Alternativement, les pirates informatiques disposant de ressources importantes réécrivent complètement les logiciels malveillants existants dans de nouveaux langages, au lieu de se contenter de wrappers et de chargeurs. Exemples : BazaLoader est passé à NimzaLoader, tandis que Buer est devenu RustyBuer.

Les mesures de défenses

Blackberry a suggéré qu’afin d’attraper ces familles de logiciels malveillants multi-langages, les ingénieurs logiciels et les chercheurs auront de meilleures chances s’ils utilisent des signatures dynamiques ou comportementales, des signatures qui marquent le comportement via une sortie de bac à sable, ou la détection et la réponse des points de terminaison (EDR), ou les données de log. « Ces techniques peuvent être beaucoup plus fiables dans ces cas », selon le rapport.

Selon les chercheurs, l’utilisation de règles de détection indépendantes de la mise en œuvre afin de marquer les comportements dynamiques peut être utile en cas d’échec des signatures statiques, étant donné que les logiciels malveillants se comportent souvent de la même manière, en particulier lorsqu’ils sont recodés. « Dans d’autres circonstances, telles que les chargeurs de shellcode, qui injectent souvent dans des processus utilisant un sous-ensemble limité d’appels d’API Windows, ils peuvent être identifiés à l’aide de ce sous-ensemble limité », explique le rapport.

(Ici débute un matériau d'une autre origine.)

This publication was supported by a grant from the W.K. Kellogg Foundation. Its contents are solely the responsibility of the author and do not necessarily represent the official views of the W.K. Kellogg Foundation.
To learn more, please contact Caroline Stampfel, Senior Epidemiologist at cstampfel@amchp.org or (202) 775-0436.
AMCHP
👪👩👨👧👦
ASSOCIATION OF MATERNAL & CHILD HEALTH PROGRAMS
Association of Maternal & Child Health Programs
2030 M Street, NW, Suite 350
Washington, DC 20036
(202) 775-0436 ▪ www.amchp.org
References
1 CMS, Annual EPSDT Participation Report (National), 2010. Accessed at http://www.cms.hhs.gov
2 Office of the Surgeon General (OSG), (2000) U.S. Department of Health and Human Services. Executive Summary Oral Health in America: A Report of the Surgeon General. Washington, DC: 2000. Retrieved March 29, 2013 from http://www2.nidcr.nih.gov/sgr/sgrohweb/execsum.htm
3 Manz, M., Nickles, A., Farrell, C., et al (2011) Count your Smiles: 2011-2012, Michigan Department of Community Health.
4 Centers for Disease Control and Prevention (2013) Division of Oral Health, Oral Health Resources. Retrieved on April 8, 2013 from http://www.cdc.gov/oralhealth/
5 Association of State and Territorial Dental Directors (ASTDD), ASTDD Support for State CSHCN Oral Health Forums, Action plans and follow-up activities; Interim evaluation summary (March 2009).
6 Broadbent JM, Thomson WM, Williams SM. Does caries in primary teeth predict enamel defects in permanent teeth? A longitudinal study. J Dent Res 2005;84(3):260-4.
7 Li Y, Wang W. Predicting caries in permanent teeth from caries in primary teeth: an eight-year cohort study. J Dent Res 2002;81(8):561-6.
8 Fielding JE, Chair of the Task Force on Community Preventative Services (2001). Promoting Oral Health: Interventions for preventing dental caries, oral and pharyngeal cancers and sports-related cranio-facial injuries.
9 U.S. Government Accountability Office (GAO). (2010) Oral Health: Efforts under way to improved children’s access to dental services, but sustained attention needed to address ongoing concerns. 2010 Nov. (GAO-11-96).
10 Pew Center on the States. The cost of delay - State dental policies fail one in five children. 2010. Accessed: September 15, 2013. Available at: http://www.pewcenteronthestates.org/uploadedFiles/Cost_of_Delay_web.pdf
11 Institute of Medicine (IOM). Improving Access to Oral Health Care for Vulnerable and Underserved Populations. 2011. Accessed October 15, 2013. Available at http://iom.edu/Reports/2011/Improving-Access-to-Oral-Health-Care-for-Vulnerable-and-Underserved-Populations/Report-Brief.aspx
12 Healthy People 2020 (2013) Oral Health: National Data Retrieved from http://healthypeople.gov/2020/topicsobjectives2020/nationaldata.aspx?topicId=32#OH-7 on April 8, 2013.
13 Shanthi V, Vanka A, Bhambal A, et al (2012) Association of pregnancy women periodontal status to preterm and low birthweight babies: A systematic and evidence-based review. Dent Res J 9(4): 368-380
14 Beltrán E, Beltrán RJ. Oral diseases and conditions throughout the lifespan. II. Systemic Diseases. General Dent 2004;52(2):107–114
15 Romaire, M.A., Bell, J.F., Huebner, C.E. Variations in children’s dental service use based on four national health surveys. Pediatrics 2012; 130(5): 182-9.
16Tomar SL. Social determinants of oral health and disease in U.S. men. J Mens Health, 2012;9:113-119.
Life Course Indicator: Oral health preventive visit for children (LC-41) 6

De plus, l’utilisation de bibliothèques dans un binaire peut souvent être « signaturée », ont déclaré les chercheurs. « Les langages étudiés dans ce rapport ont des liaisons qui leur permettent de s’interfacer avec l’API Win32 et d’utiliser ces appels d’API. Techniquemen, ils peuvent utiliser une méthodologie presque identique à celle de langages plus traditionnels tels que C++. Ce n’est pas toujours le cas, car certains langages peuvent utiliser leurs propres API à la place des API Win32. Par exemple, ils pourraient utiliser des bibliothèques cryptographiques qui restreindraient la visibilité de certains événements. Cependant, l’utilisation de ces bibliothèques au sein d’un binaire peut souvent aussi être « signaturée ».

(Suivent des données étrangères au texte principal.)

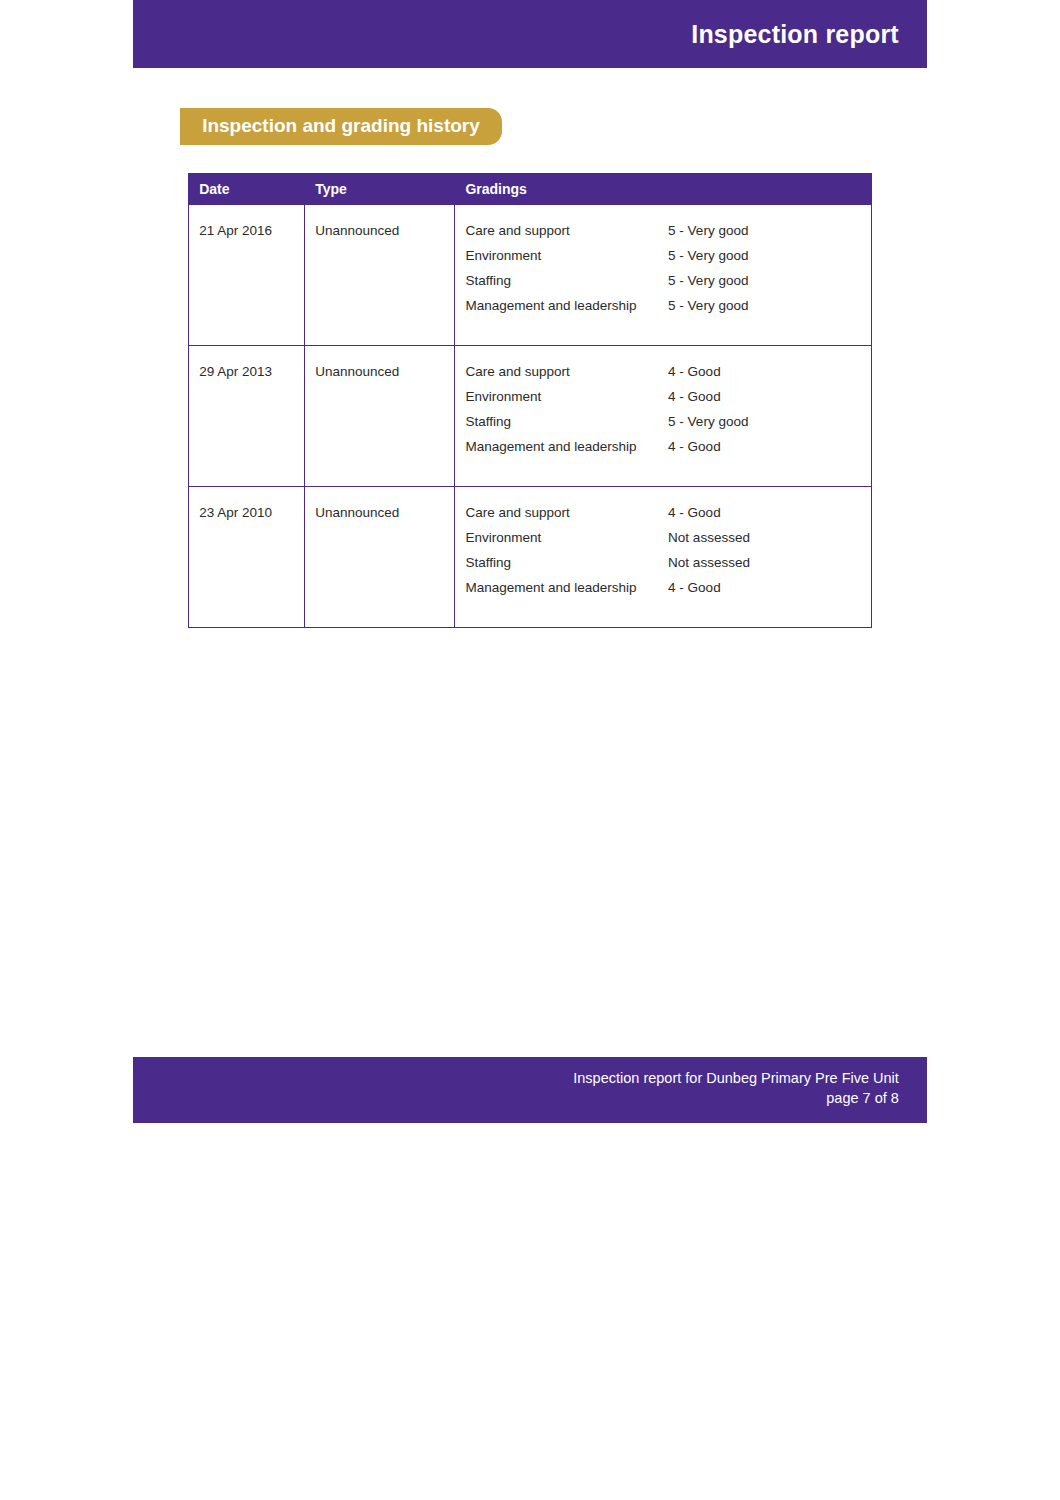Inspection report
Inspection and grading history
| Date | Type | Gradings |
| --- | --- | --- |
| 21 Apr 2016 | Unannounced | Care and support 5 - Very good Environment 5 - Very good Staffing 5 - Very good Management and leadership 5 - Very good |
| 29 Apr 2013 | Unannounced | Care and support 4 - Good Environment 4 - Good Staffing 5 - Very good Management and leadership 4 - Good |
| 23 Apr 2010 | Unannounced | Care and support 4 - Good Environment Not assessed Staffing Not assessed Management and leadership 4 - Good |
Inspection report for Dunbeg Primary Pre Five Unit
page 7 of 8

Il faudra un certain temps aux outils d’analyse d’échantillons de logiciels malveillants pour rattraper ces nouveaux langages, mais il est « impératif » pour la communauté de la sécurité de « rester proactive dans la défense contre l’utilisation malveillante des technologies et techniques émergentes », a averti Blackberry.

« Il est essentiel que l’industrie et les clients comprennent et gardent un œil sur ces tendances, car elles ne feront qu’augmenter », a conseillé Milam de Blackberry.